Solved – Bayes Estimation on Dirichlet distribution

dirichlet distributionmultinomial-distributionprobability

I'm trying to get my head around the "hidden species" problem. It goes something like this. You visit a park and run into three species, 3 lions, 2 tigers and 1 bear. You are to determine what is your best guess on the distribution of these species. You may be tempted to do $\frac{3}{3+2+1} = 50\%$ for the lions and 33% for the tigers 17% for the bears, but this is wrong. Instead the dirichlet distribution is used to solve this. Described here. In short, what the author says is to use $\alpha_{i} = \{1,1,1\}$ and arrive at
$P(Lion) = \frac{1 + 3}{1+1+1 + 3 + 2 + 1} = \frac{4}{9}$. The $\{1,1,1\}$ in the denominator is the sum of the $\alpha_i's$

Specifically my questions are the following.

1) While I get the fact that the dirichlet distribution is the conjugate prior multinomial distribution, how did the author choose the alpha's in the dirichlet distribution to be (1,1,1)?

2) Since the choice of alpha's here are like "imaginary" counts, how can I accomodate the info (if it exists) that I'd seen 4 lions, 1 tiger & 2 bears (say) in the past.

Could someone shed some more explanatory light on this?
Thanks much

Best Answer

In answer to your specific questions:

  1. The initial choice of prior was arbitrary. It was probably an attempt to produce an uniformative prior while avoiding an improper prior.
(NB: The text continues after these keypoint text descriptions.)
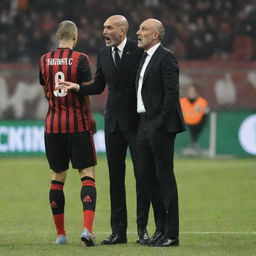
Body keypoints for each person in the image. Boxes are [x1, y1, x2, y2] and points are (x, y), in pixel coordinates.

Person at [59, 15, 150, 245]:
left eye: (109, 27)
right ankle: (118, 232)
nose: (104, 31)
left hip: (137, 123)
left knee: (142, 177)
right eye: (103, 27)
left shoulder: (137, 50)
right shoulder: (102, 53)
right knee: (115, 179)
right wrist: (77, 87)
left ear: (122, 30)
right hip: (113, 126)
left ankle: (142, 230)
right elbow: (99, 86)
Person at [39, 20, 97, 246]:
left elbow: (46, 90)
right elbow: (85, 92)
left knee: (57, 176)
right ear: (75, 37)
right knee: (87, 173)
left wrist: (55, 105)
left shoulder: (43, 60)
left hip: (53, 125)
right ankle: (87, 230)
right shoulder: (81, 59)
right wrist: (90, 116)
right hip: (78, 124)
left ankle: (60, 235)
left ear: (57, 36)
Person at [135, 19, 186, 247]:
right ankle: (160, 230)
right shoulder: (144, 58)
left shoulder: (166, 57)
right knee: (147, 178)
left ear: (155, 35)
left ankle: (172, 234)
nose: (139, 32)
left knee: (164, 178)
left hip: (159, 126)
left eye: (143, 29)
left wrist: (158, 123)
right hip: (143, 124)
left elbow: (172, 92)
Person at [180, 84, 209, 152]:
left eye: (193, 90)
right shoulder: (182, 102)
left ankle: (196, 147)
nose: (191, 92)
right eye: (190, 90)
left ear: (197, 92)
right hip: (185, 125)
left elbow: (205, 115)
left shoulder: (202, 102)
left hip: (198, 126)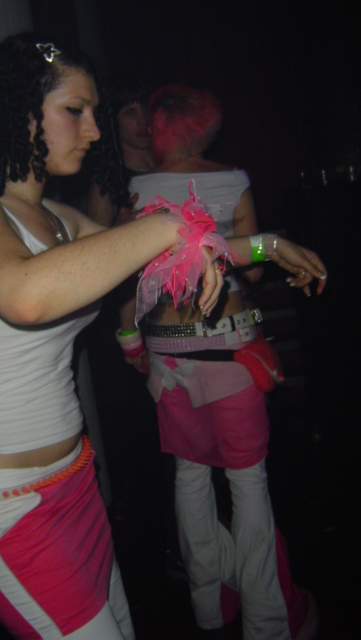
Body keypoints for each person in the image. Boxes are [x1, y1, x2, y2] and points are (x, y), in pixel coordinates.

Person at [0, 34, 324, 639]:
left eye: (95, 113)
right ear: (20, 109)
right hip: (1, 505)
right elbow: (25, 295)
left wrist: (267, 244)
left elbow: (171, 257)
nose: (94, 131)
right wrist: (164, 227)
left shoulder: (63, 220)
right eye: (75, 110)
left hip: (74, 482)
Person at [124, 85, 324, 639]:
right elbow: (253, 269)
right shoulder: (233, 179)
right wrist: (264, 247)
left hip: (168, 352)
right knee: (247, 479)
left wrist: (129, 340)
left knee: (190, 474)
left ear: (160, 128)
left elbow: (131, 275)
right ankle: (267, 622)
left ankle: (210, 605)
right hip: (227, 344)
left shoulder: (138, 189)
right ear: (205, 128)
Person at [88, 74, 155, 227]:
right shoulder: (108, 182)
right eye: (130, 112)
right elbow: (97, 239)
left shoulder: (175, 164)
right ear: (113, 122)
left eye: (146, 108)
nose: (143, 120)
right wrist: (118, 229)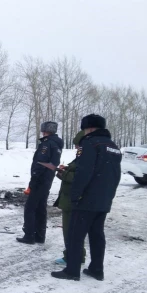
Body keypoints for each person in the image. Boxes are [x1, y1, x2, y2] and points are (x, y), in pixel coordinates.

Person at [52, 114, 121, 281]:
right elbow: (115, 175)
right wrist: (109, 196)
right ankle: (97, 269)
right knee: (97, 235)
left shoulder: (89, 144)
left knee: (75, 235)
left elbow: (83, 173)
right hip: (103, 199)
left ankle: (72, 271)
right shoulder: (112, 146)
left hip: (87, 199)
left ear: (89, 128)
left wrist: (76, 196)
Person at [17, 121, 64, 244]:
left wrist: (34, 179)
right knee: (41, 207)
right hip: (48, 179)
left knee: (30, 208)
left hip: (40, 179)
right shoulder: (57, 144)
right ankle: (40, 235)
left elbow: (41, 163)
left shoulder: (47, 144)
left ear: (45, 130)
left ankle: (29, 235)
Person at [53, 130, 87, 266]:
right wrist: (66, 169)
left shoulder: (86, 157)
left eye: (78, 146)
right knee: (71, 231)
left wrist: (64, 173)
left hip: (73, 200)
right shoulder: (81, 157)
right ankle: (74, 255)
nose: (76, 148)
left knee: (71, 231)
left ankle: (73, 258)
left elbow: (80, 177)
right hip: (70, 198)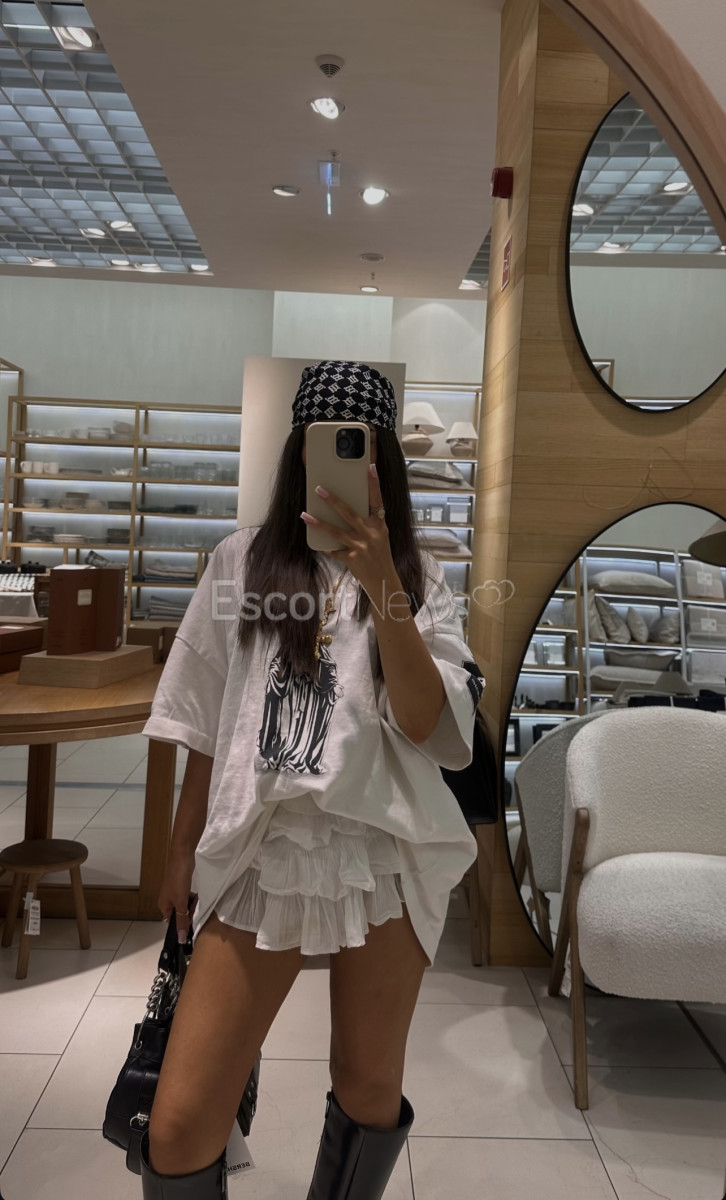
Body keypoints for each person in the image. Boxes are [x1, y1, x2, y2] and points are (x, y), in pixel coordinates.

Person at [139, 360, 483, 1199]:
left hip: (383, 848)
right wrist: (180, 851)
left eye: (358, 447)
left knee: (368, 1087)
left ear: (383, 462)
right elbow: (204, 722)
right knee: (179, 1127)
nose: (338, 464)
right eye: (325, 443)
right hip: (262, 845)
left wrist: (383, 581)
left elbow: (426, 723)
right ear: (299, 451)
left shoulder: (420, 576)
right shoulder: (240, 561)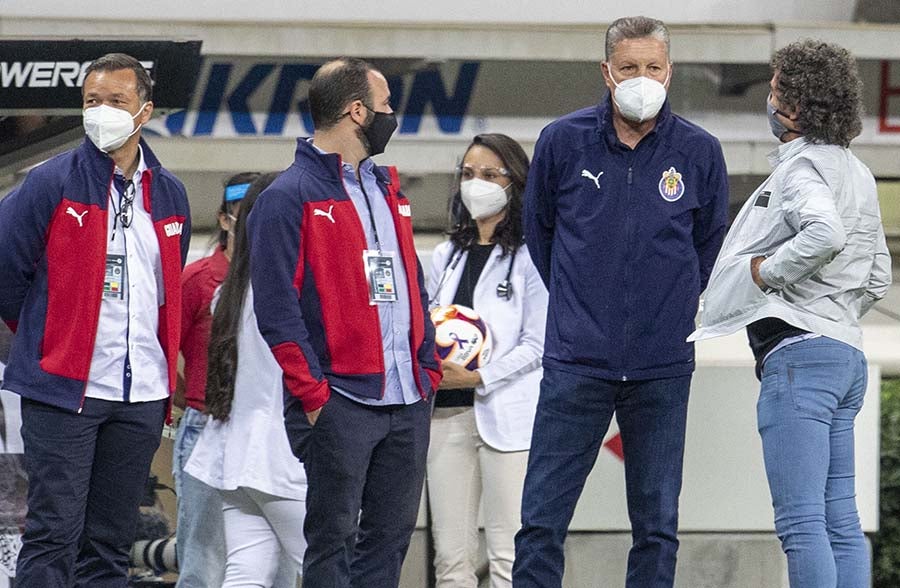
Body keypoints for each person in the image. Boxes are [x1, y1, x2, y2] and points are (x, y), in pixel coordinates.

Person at [514, 16, 730, 588]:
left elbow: (708, 247)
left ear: (670, 71)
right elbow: (540, 235)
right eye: (630, 67)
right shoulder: (563, 140)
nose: (643, 78)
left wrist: (673, 304)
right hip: (575, 363)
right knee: (540, 522)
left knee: (657, 526)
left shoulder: (700, 151)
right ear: (606, 72)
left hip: (662, 367)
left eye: (653, 67)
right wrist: (580, 302)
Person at [689, 40, 892, 588]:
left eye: (775, 89)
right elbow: (878, 277)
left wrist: (765, 274)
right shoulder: (860, 174)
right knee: (840, 522)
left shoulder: (801, 170)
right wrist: (834, 309)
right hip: (844, 355)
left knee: (802, 524)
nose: (770, 98)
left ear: (796, 107)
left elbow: (823, 233)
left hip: (799, 359)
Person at [246, 57, 442, 588]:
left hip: (407, 399)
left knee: (390, 540)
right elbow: (277, 312)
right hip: (341, 404)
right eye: (384, 106)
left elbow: (410, 287)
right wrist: (314, 397)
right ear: (357, 111)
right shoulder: (287, 197)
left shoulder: (387, 191)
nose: (390, 115)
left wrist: (429, 371)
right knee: (332, 542)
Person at [0, 53, 191, 587]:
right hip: (65, 390)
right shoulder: (50, 182)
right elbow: (6, 270)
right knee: (53, 533)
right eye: (91, 101)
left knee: (109, 541)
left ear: (145, 111)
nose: (100, 112)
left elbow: (165, 290)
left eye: (115, 102)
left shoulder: (171, 192)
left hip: (141, 395)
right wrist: (48, 335)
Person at [426, 134, 547, 588]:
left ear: (515, 183)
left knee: (508, 557)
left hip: (506, 419)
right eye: (468, 174)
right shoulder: (445, 255)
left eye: (491, 175)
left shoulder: (534, 255)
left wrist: (478, 376)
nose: (477, 184)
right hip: (445, 417)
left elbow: (539, 344)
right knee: (450, 560)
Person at [186, 172, 307, 587]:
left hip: (234, 456)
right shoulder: (292, 290)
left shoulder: (231, 290)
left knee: (245, 573)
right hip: (283, 459)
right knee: (327, 566)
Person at [172, 171, 259, 588]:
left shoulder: (281, 278)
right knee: (204, 563)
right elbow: (162, 350)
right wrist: (189, 400)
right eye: (245, 213)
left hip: (263, 432)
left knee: (268, 561)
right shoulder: (198, 280)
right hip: (207, 426)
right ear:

  2. Because a Dirichlet distribution is a conjugate prior with the property that to "update the Dirichlet distribution, we add the number of observations to each parameter", you just add the observations. So an initial prior with parameters $(1,1,1)$ and earlier observations $(4,1,2)$ gives a revised prior with parameters $(5,2,3)$. Combined with the new observations $(3,2,1)$ gives a posterior distribution with parameters $(8,4,4)$. You might use this as a new prior for subsequent visits to the park.